It mgiht very well that I am misunderstanding something here, but I am following the official seq2seq tutorial and I am unsure about the following section:
if use_teacher_forcing:
# Teacher forcing: Feed the target as the next input
for di in range(target_length):
decoder_output, decoder_hidden, decoder_attention = decoder(
decoder_input, decoder_hidden, encoder_outputs)
loss += criterion(decoder_output, target_tensor[di])
decoder_input = target_tensor[di] # Teacher forcing
else:
# Without teacher forcing: use its own predictions as the next input
for di in range(target_length):
decoder_output, decoder_hidden, decoder_attention = decoder(
decoder_input, decoder_hidden, encoder_outputs)
topv, topi = decoder_output.topk(1)
decoder_input = topi.squeeze().detach() # detach from history as input
loss += criterion(decoder_output, target_tensor[di])
if decoder_input.item() == EOS_token:
break
I assume that all input and output sequences start with the SOS token and end with the EOS token, both on the source and the target side.

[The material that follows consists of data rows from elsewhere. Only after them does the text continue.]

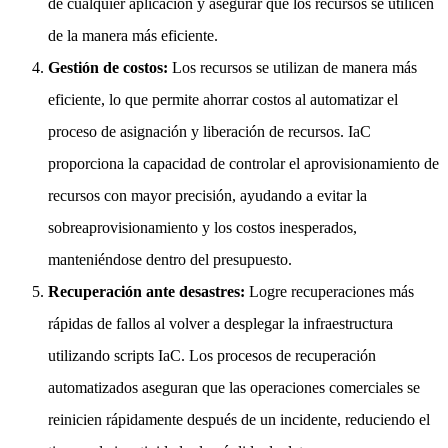
de cualquier aplicación y asegurar que los recursos se utilicen
de la manera más eficiente.
Gestión de costos:
Los recursos se utilizan de manera más
eficiente, lo que permite ahorrar costos al automatizar el
proceso de asignación y liberación de recursos. IaC
proporciona la capacidad de controlar el aprovisionamiento de
recursos con mayor precisión, ayudando a evitar la
sobreaprovisionamiento y los costos inesperados,
manteniéndose dentro del presupuesto.
Recuperación ante desastres:
Logre recuperaciones más
rápidas de fallos al volver a desplegar la infraestructura
utilizando scripts IaC. Los procesos de recuperación
automatizados aseguran que las operaciones comerciales se
reinicien rápidamente después de un incidente, reduciendo el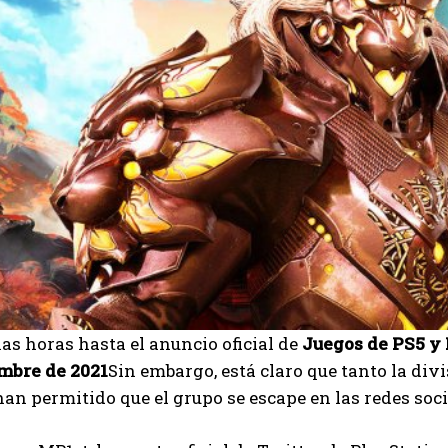
s horas hasta el anuncio oficial de
Juegos de PS5 y
mbre de 2021
Sin embargo, está claro que tanto la di
an permitido que el grupo se escape en las redes soci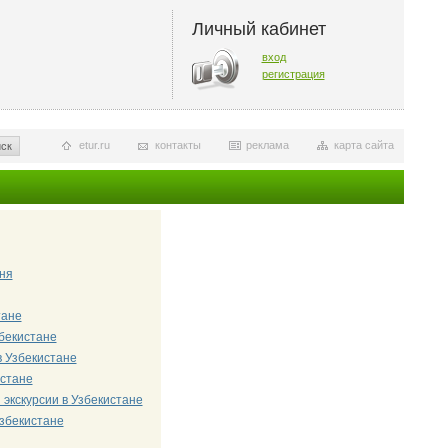
Личный кабинет
вход
регистрация
etur.ru
контакты
реклама
карта сайта
ск
ня
тане
бекистане
в Узбекистане
стане
экскурсии в Узбекистане
Узбекистане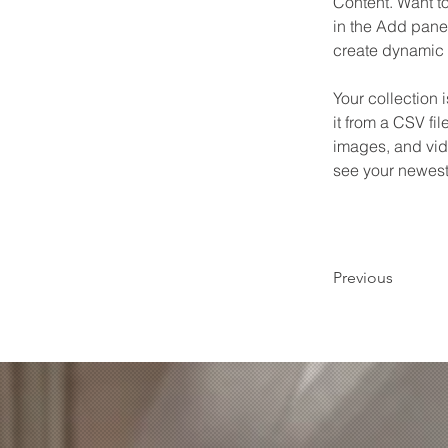
Content. Want t
in the Add panel
create dynamic
Your collection 
it from a CSV fil
images, and vide
see your newest 
Previous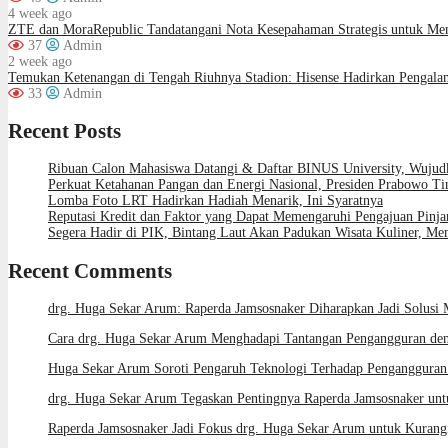
4 week ago
ZTE dan MoraRepublic Tandatangani Nota Kesepahaman Strategis untuk M
37
Admin
2 week ago
Temukan Ketenangan di Tengah Riuhnya Stadion: Hisense Hadirkan Pengala
33
Admin
Recent Posts
Ribuan Calon Mahasiswa Datangi & Daftar BINUS University, Wujud
Perkuat Ketahanan Pangan dan Energi Nasional, Presiden Prabowo Tin
Lomba Foto LRT Hadirkan Hadiah Menarik, Ini Syaratnya
Reputasi Kredit dan Faktor yang Dapat Memengaruhi Pengajuan Pinj
Segera Hadir di PIK, Bintang Laut Akan Padukan Wisata Kuliner, M
Recent Comments
drg. Huga Sekar Arum: Raperda Jamsosnaker Diharapkan Jadi Solusi 
Cara drg. Huga Sekar Arum Menghadapi Tantangan Pengangguran den
Huga Sekar Arum Soroti Pengaruh Teknologi Terhadap Pengangguran 
drg. Huga Sekar Arum Tegaskan Pentingnya Raperda Jamsosnaker unt
Raperda Jamsosnaker Jadi Fokus drg. Huga Sekar Arum untuk Kurang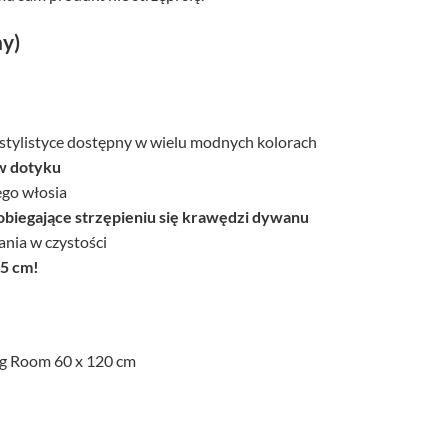
ny)
tylistyce dostępny w wielu modnych kolorach
w dotyku
ego włosia
biegające strzępieniu się krawędzi dywanu
nia w czystości
,5 cm!
ng Room 60 x 120 cm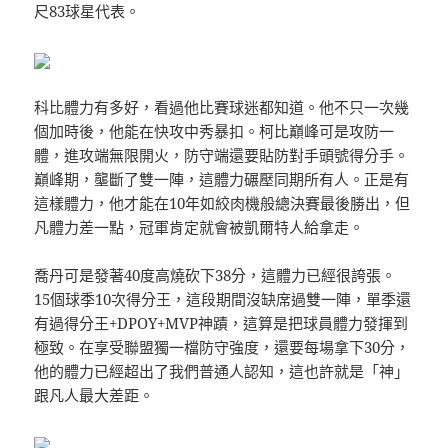
尺83球星代表。
科比體力有多好，看過他比賽球迷都知道。他不只一次幾
個加時後，他能在快攻中秀暴扣。柯比巔峰可是攻防一
體，進攻端無限開火，防守端還要貼防對手頭號得分手。
巔峰期，壟斷了雙一陣，這體力碾壓同期所有人。正是有
這樣體力，他才能在10年如絞肉機般總決賽最後勝出，但
凡體力差一點，冠軍肯定就會被凱爾特人給拿走。
喬丹可是發著40度高燒砍下38分，這體力已經很誇張。
15個球季10次得分王，這段期間沒缺席過雙一陣，單季還
有過得分王+DPOY+MVP神蹟，這算是把球員體力發揮到
極致。在享受聯盟獨一檔防守強度，還要每場拿下30分，
他的體力已經超出了我們普通人認知，這也許就是「神」
跟凡人最大差距。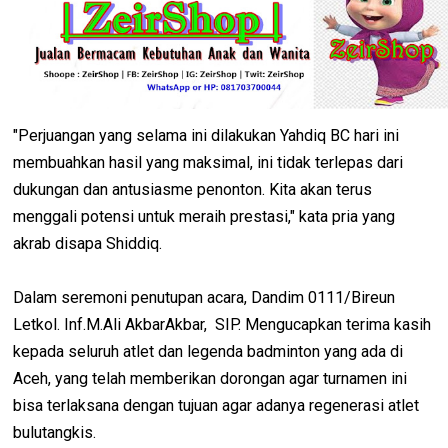
"Perjuangan yang selama ini dilakukan Yahdiq BC hari ini
membuahkan hasil yang maksimal, ini tidak terlepas dari
dukungan dan antusiasme penonton. Kita akan terus
menggali potensi untuk meraih prestasi," kata pria yang
akrab disapa Shiddiq.
Dalam seremoni penutupan acara, Dandim 0111/Bireun
Letkol. Inf.M.Ali AkbarAkbar, SIP. Mengucapkan terima kasih
kepada seluruh atlet dan legenda badminton yang ada di
Aceh, yang telah memberikan dorongan agar turnamen ini
bisa terlaksana dengan tujuan agar adanya regenerasi atlet
bulutangkis.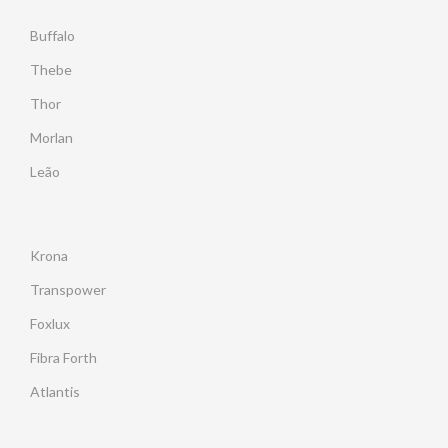
Buffalo
Thebe
Thor
Morlan
Leão
Krona
Transpower
Foxlux
Fibra Forth
Atlantis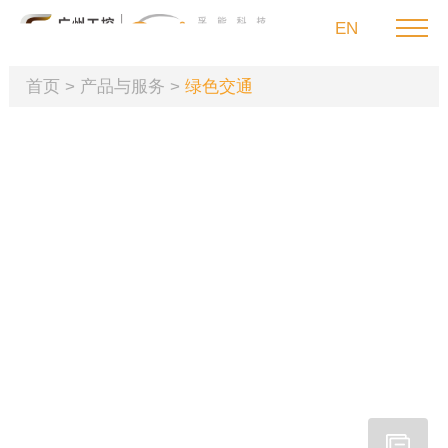
EN
首页
>
产品与服务
>
绿色交通
首页
产品与服务
绿色交通
创新科技引领绿色无忧出行，我们满足用户在海、
可持续发展
陆、空不同场景下的切实需求
投资者关系
新闻媒体
联系我们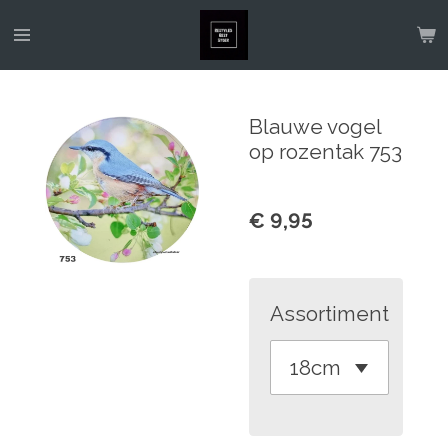
Ga
direct
naar
de
Blauwe vogel
hoofdinhoud
op rozentak 753
€ 9,95
Assortiment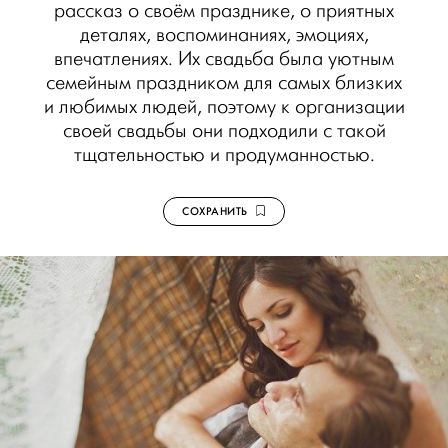
рассказ о своём празднике, о приятных
деталях, воспоминаниях, эмоциях,
впечатлениях. Их свадьба была уютным
семейным праздником для самых близких
и любимых людей, поэтому к организации
своей свадьбы они подходили с такой
тщательностью и продуманностью.
СОХРАНИТЬ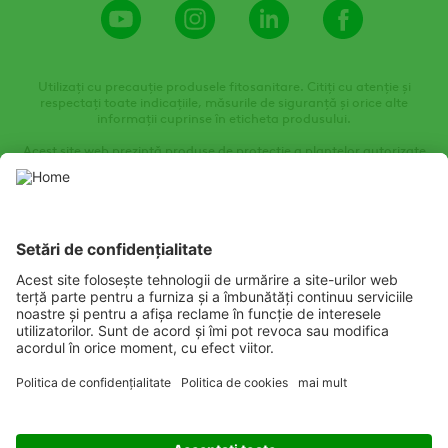
Youtube
Instagram
LinkedIn
Facebook
Channel
Utilizați cu precauție produsele fitosanitare. Citiți cu atenție și
respectați toate indicațiile, măsurile de siguranță și orice alte
informații cuprinse în eticheta produsului.
Acest site web prezintă produse de protecție a plantelor autorizate
de autoritățile locale de protecție a plantelor. Utilizați produsele de
protecție a plantelor cu precauție. Citiți întotdeauna eticheta și
informațiile despre produs înainte de utilizare, acordând o atenție
deosebită instrucțiunilor suplimentare, pictogramelor și
declarațiilor de pericol pentru a asigura utilizarea în siguranță a
produsului.
Listen
Learn
Deliver
Copyright
© ADAMA
Legal
Politica de confidențialitate
Politica de cookies
Termeni și condiții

As you can see, the SOS token is given as input and then target_length
new tokens are generated and used to calculate loss. It seems to me that this means that one token too many will be generated (and used in calculating loss) because the first token SOS
has already been given. this also means that the loss function compares the wrong indices: I think it should be target_tensor[di+1]
because otherwise you are one token late, as we shifted one index forward because we already started with SOS.
Am I wrong? I wasn’t sure whether this should be posted as an issue on Github or here, so first trying to post it here.